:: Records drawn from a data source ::
======
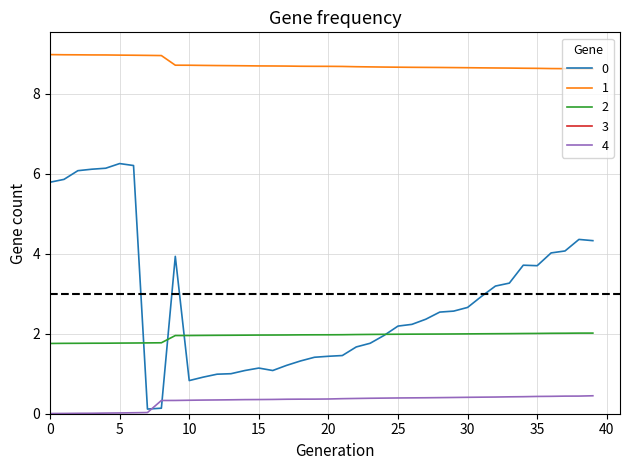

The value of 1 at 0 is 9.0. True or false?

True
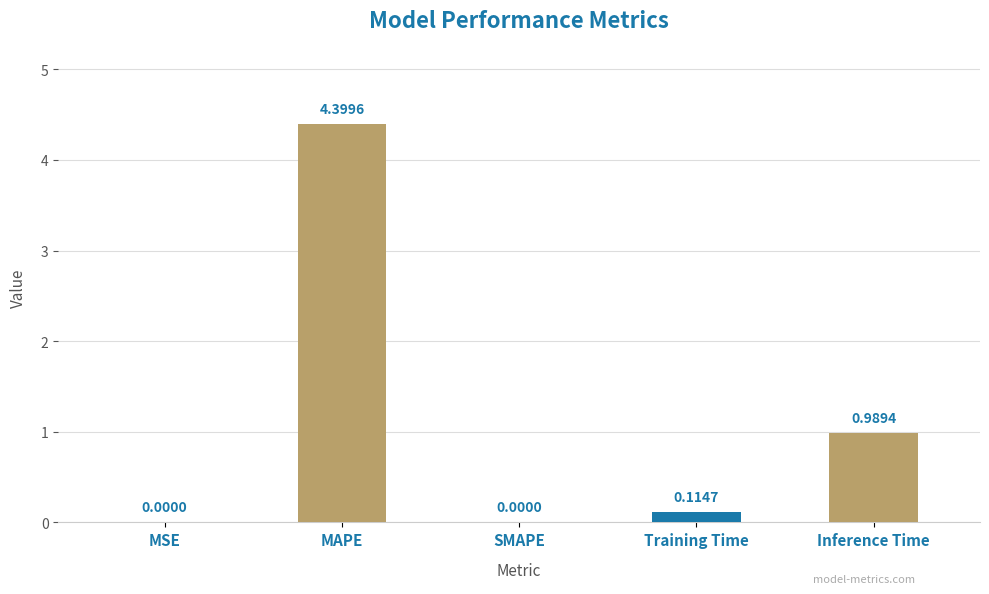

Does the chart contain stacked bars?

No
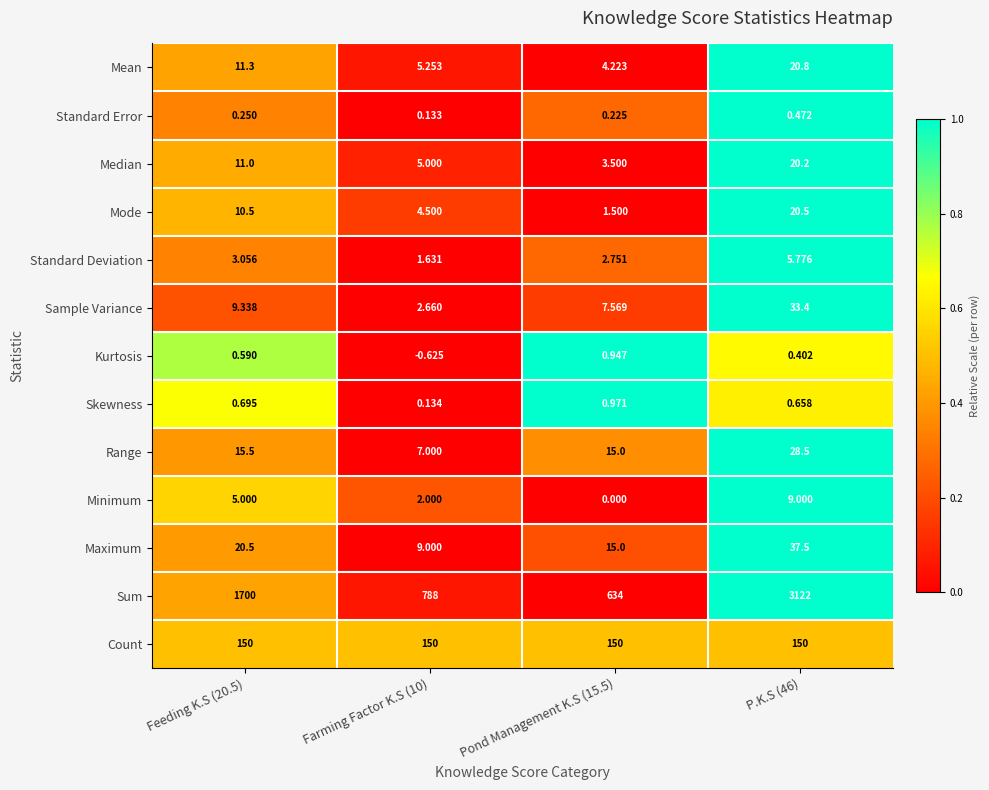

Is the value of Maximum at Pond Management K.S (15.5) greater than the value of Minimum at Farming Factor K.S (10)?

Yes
======
:: Task details ::
Copy out, word for word, everything from the line that contains "Is the value" down to the end of the material.

:: Result for this task ::
Is the value of Maximum at Pond Management K.S (15.5) greater than the value of Minimum at Farming Factor K.S (10)?

Yes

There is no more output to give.